CDC PLACES 2023 · health & economic stress

Eviction-adjacent indicators

Crude prevalence of conditions linked to housing loss. Source: CDC PLACES (cwsq-ngmh), 2023 model-based small-area estimates.

Analysis

What drives eviction risk in Arcade Row

The heaviest input here is economic stress at $1/10. That part is specific to this tract, computed from its own rent, income, and poverty figures. Statewide and court-level factors such as eviction-process speed and rent-control exposure are inherited from Chicago eviction risk, while the economic and supply signals are measured at the tract level.

Set against its neighbors, this tract scores above the Cook County average of 5.7 and above the Illinois statewide average of 5.4. Within its own county it reads on the riskier side for landlords.

In CDC survey modeling, about 32.9% of adults here said they could not pay rent or mortgage at some point in the past year, and 24.6% faced a utility shutoff threat, a common early warning before a filing.

HOLC surveyors mapped this tract in the 1930s with a dominant grade of C ("Declining"), above the redlined D tier. The grading still shaped decades of lending and development in the surrounding area.

For a landlord, this is a tract where process discipline pays off. Clean paperwork and steady screening keep the elevated risk manageable.

Frequently asked

About tract 17031490901

Q1

What is the eviction-risk score for census tract 17031490901?

Census tract 17031490901 in the Arcade Row neighborhood scores 7.2/10 (Elevated tier).
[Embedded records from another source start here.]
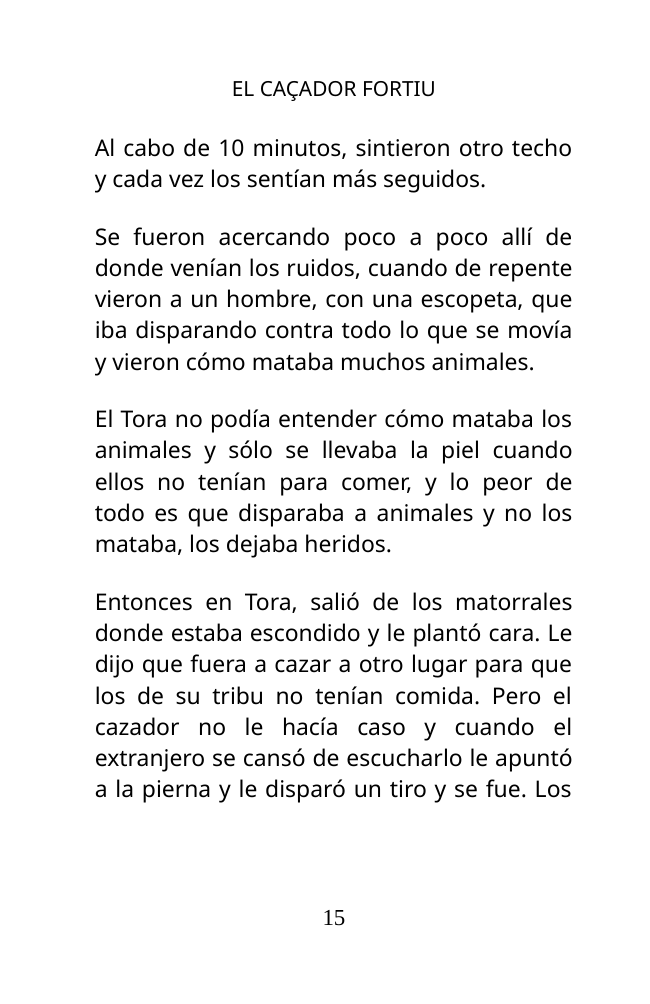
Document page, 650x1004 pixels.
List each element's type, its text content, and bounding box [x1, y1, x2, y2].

text Se fueron acercando poco a poco allí de donde venían los ruidos, cuando de repente vieron a un hombre, con una escopeta, que iba disparando contra todo lo que se movía y vieron cómo mataba muchos animales. [94, 221, 573, 377]
text Al cabo de 10 minutos, sintieron otro techo y cada vez los sentían más seguidos. [94, 132, 573, 194]
text El Tora no podía entender cómo mataba los animales y sólo se llevaba la piel cuando ellos no tenían para comer, y lo peor de todo es que disparaba a animales y no los mataba, los dejaba heridos. [94, 403, 573, 559]
text Entonces en Tora, salió de los matorrales donde estaba escondido y le plantó cara. Le dijo que fuera a cazar a otro lugar para que los de su tribu no tenían comida. Pero el cazador no le hacía caso y cuando el extranjero se cansó de escucharlo le apuntó a la pierna y le disparó un tiro y se fue. Los [94, 586, 573, 804]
The Eviction Risk Score blends state law, county filing rates, parent-city politics, and tract-specific rent-to-income ratios + poverty signals.
Q2

What is the average rent in tract 17031490901?

Median gross rent is $1,021/month (ACS 5-year 2023, table B25064). 54% of renter households are cost-burdened.
Q3

What is the poverty rate in tract 17031490901?

43.3% of residents in tract 17031490901 live below the federal poverty line (ACS B17001, 2023). Population: 3,084.
Q4

How socially vulnerable is tract 17031490901?

CDC Social Vulnerability Index ranks this tract in the 91th percentile nationally. Sub-themes: socioeconomic 98th, household 46th, minority 100th, housing 74th.
Q5

Is tract 17031490901 considered part of Arcade Row?

Yes. Per Census Bureau 2020 Block Assignment Files, the plurality of blocks in tract 17031490901 fall within Arcade Row (neighborhood centroid within 0.5 miles, OSM data).
Q6

How many evictions are filed each year in tract 17031490901?

Princeton Eviction Lab recorded 1,144 eviction filings across 15 validated years in tract 17031490901 (2000-2018). The average annual filing rate is 10.70% of renter households, peaking at 24.1% in 2001. Source: Eviction Lab tract-validated 2024 release.
Q7

What share of households in tract 17031490901 struggle to pay rent?

About 32.9% of adults in this tract reported housing insecurity (could not pay rent or mortgage in the past 12 months), per the CDC PLACES 2023 model-based small-area estimate. 24.6% also reported utility shutoff threats, a frequent precursor to eviction filings.
Q8

How does tract 17031490901 compare to Chicago overall?

Tract 17031490901 scores 7.2/10, higher than the parent city of Chicago at 5.7/10. City-scale signals (state law, local rent controls, court bias) are inherited from Chicago eviction risk; what makes this tract different are its tract-specific economic stress and supply-constraint sub-scores.
Q9

Was tract 17031490901 historically redlined?

Yes. This tract sits inside an area graded by the Home Owners' Loan Corporation in the 1930s, with a dominant grade of C. 0% of the tract's area was rated D ("Hazardous"), the redlined tier. HOLC redlining systematically denied mortgage credit to Black, immigrant, and working-class neighborhoods and remains a documented predictor of present-day eviction filings, rent burden, and homeownership gaps. Source: Mapping Inequality (americanpanorama.org), Robert K. Nelson et al.
Sibling tracts

Highest-risk tracts in Chicago

Top eight tracts in Chicago ranked by composite eviction-risk score.